Casi un centenar de medallas
El oro le cambió la vida a la espadachina española, que en los años posteriores se labró un palmarés espectacular con 98 preseas entre campeonatos de España y torneos internacionales, destacando los tres bronces en su debut en un Mundial en 1994 en Hong Kong. “Allí pasé otra odisea, por culpa de la comida perdí 15 kilos, me deshidraté y sufrí un desvanecimiento antes de pelear por la medalla en espada individual. Mi arma se me había roto y un kuwaití me prestó la suya, que no estaba angulada para mi brazo. Cuando me llamaron por megafonía para competir, estaba en el suelo tirada sin poder moverme. El médico de la selección, que era acupuntor, me tocó una parte de las rodillas y las manos y me desperté. Nada más ganar el bronce volví a desmayarme”, cuenta la andaluza, que lideró el ranking mundial hasta 1995.
Un año después, en Atlanta’96 no pudo defender el título en su arma predilecta y fue octava tanto en espada como en florete. Su aportación fue clave en el bronce por equipos, con Pérez y Hassen-Bey, tras vencer con suspense a Italia (45-44). “Fue memorable, una medalla épica. Íbamos perdiendo de paliza, por 13 tocados y me tocó entrar a mí. Ese año había trabajado mucho la esgrima de precisión, estaba muy centrada y tenía claro que no podía regresar a España con las manos vacías. Los italianos ya se frotaban las manos, pero me crecí y apenas dejé puntuar a mi rival. Ha sido el combate que más he disfrutado, una remontada histórica que me supo a oro”, asevera Paqui, que tiene un mal recuerdo de aquellos Juegos, “los peores organizados. Los autobuses llegaban siempre tarde y pasamos mucha hambre, la comida era bazofia”.
Cuatro años más tarde, la tiradora malagueña viajó a Sídney para disputar sus terceros Juegos Paralímpicos, el escenario para su despedida. “Lo había ganado todo, cada vez se me hacía más duro, sacrifiqué mi vida personal por la esgrima, que era mi veneno, pero me apetecía hacer otras cosas”, aclara. Se llevó dos diplomas, aunque un accidente le privó de pelear por el podio en espada, donde fue novena: “El anclaje de la silla se rompió y salí volando, me partí el brazo. No fue el mejor adiós, pero acabé contenta, lo había todo”. Una vez retirada se dejó el alma para ayudar durante 13 años a otros deportistas a través del Plan Paralímpico en la Fundación Andalucía Olímpica.
Una labor que compatibilizó con la organización de la Conferencia Internacional sobre Deporte Adaptado en 2003, 2007 y 2011 y la impartición de charlas. En 2015 se adentró en la política municipal como concejala del Ayuntamiento de Málaga, cargo que dejó hace un par de años para luchar contra su síndrome post-polio que va mermando su capacidad funcional. “Era una oportunidad de devolver a los ciudadanos una parte de lo que había recibido, pero mi cuerpo dijo basta y tenía que cuidarme más. Eso sí, sigo vinculada al asesoramiento y gestión deportiva y abierta a colaborar con quien me necesite”, apostilla Paqui Bazalo, la eterna reina de espadas.

- _Datos mostrados_:
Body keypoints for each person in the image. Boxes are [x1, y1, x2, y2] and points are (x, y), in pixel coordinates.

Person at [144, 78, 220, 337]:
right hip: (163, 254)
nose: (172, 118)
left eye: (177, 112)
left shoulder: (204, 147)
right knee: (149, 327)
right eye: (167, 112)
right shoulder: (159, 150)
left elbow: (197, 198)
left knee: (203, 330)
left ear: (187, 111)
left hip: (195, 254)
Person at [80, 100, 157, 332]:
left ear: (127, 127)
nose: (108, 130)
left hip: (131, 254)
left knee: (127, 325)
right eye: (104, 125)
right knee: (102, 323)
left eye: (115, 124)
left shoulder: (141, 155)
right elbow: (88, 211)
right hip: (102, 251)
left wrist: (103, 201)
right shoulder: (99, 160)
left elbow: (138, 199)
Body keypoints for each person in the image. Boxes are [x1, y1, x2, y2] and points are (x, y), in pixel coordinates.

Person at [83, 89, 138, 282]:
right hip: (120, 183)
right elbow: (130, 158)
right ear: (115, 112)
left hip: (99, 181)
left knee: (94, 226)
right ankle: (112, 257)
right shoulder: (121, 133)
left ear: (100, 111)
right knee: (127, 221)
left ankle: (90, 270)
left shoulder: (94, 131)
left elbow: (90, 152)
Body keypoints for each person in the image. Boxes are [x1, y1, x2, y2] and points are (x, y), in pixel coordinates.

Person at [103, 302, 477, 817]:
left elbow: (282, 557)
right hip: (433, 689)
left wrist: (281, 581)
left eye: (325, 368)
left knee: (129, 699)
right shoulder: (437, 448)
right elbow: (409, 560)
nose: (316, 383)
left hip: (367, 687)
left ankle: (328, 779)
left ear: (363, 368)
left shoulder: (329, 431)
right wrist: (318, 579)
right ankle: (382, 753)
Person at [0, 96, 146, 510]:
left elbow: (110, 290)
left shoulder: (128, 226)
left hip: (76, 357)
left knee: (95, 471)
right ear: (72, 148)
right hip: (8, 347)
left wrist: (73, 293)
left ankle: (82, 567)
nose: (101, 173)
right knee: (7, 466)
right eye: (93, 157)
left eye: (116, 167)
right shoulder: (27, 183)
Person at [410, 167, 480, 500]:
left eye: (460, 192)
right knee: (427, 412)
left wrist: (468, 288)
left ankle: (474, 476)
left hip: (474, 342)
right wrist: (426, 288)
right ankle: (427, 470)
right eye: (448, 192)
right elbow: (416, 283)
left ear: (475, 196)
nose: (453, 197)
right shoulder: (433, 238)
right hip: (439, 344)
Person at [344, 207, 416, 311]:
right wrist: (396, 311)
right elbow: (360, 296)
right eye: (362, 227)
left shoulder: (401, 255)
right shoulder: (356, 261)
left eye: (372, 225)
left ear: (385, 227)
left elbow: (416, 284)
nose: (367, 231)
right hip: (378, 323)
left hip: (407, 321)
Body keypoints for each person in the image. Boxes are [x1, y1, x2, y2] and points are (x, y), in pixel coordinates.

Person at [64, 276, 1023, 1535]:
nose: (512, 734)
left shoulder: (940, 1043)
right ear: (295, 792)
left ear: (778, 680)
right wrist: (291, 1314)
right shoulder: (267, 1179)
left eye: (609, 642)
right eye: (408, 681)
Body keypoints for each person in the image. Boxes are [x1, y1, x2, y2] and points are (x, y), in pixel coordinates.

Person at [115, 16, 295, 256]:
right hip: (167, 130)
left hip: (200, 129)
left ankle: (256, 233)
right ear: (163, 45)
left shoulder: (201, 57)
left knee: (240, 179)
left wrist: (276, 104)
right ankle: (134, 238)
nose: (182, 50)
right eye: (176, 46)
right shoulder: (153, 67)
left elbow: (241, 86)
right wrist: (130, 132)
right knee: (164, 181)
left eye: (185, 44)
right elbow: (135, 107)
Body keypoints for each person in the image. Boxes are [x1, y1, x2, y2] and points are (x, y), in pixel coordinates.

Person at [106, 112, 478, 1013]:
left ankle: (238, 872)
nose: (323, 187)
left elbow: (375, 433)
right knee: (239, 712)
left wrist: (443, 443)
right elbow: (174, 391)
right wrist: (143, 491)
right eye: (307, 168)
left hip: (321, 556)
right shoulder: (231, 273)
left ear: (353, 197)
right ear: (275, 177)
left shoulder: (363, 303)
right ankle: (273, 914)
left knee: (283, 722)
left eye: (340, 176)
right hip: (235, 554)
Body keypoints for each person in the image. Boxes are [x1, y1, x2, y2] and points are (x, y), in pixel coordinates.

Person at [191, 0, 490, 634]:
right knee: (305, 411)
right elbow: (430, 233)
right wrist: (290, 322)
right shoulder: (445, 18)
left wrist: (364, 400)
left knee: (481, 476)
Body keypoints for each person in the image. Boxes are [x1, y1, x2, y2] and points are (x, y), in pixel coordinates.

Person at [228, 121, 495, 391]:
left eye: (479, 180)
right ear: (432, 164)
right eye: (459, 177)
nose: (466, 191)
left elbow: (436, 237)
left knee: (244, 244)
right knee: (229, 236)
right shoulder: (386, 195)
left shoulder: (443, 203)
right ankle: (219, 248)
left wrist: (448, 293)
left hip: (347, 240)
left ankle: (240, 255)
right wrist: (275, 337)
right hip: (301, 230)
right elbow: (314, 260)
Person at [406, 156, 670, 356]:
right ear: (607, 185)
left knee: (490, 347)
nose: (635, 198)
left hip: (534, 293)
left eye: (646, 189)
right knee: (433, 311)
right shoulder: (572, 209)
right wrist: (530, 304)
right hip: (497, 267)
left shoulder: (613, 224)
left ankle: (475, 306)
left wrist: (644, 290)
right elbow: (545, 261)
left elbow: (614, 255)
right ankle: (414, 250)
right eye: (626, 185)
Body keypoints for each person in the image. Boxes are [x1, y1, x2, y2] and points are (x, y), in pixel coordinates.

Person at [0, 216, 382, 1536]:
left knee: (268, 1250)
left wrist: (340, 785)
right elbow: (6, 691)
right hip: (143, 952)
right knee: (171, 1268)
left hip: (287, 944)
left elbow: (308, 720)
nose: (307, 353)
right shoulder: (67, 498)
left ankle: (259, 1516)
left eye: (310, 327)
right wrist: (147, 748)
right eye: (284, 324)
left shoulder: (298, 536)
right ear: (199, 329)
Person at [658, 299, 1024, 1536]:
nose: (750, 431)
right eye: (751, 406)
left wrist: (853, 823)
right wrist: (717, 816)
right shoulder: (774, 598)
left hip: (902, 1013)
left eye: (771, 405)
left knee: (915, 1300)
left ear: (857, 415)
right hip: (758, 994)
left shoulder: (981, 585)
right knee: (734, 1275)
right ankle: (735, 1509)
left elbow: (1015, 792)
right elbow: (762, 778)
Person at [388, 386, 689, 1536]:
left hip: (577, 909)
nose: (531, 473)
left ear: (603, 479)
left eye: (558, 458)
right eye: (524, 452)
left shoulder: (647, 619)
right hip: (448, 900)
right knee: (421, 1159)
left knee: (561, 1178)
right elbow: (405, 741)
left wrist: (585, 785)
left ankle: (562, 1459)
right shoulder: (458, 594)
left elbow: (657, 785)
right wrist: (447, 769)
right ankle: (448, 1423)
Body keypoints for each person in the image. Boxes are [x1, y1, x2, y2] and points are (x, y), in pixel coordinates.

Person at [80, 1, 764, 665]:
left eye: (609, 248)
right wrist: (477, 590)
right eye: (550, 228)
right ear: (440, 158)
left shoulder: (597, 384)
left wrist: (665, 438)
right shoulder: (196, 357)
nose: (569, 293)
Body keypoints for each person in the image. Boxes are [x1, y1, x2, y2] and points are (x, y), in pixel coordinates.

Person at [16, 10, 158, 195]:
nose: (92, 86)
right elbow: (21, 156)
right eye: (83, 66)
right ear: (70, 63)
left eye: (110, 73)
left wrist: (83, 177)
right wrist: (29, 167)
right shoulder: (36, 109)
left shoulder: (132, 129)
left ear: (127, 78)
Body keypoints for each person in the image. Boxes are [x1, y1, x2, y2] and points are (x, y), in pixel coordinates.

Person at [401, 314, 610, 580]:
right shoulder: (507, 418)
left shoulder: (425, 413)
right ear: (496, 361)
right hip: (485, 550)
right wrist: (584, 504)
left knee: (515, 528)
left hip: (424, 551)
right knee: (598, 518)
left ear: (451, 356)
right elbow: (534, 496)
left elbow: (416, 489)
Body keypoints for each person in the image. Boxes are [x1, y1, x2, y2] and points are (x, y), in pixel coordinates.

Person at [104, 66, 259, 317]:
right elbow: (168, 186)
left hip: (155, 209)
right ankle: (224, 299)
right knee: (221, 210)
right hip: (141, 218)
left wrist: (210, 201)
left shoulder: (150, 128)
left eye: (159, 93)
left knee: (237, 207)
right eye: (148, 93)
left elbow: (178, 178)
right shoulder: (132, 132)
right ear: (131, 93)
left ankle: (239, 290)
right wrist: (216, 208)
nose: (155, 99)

- _Lista de actividades_:
**a.** Según el fragmento sobre Paqui Bazalo, ¿en qué año y en qué ciudad debutó ella en un Mundial?
**b.** Indica si cada afirmación concuerda con el fragmento sobre Paqui Bazalo y cita las palabras que lo deciden: (i) En Atlanta'96, Paqui Bazalo quedó octava en espada y en florete. (ii) El bronce por equipos en Atlanta se consiguió venciendo a Italia por 45-44. (iii) En Sídney, Paqui Bazalo terminó quinta en espada.
Los datos provienen de una fuente distinta.

- _Respuestas_:
**a.** En 1994, en Hong Kong.

**b.**
(i) Sí: «fue octava tanto en espada como en florete».
(ii) Sí: «tras vencer con suspense a Italia (45-44)».
(iii) No: «donde fue novena».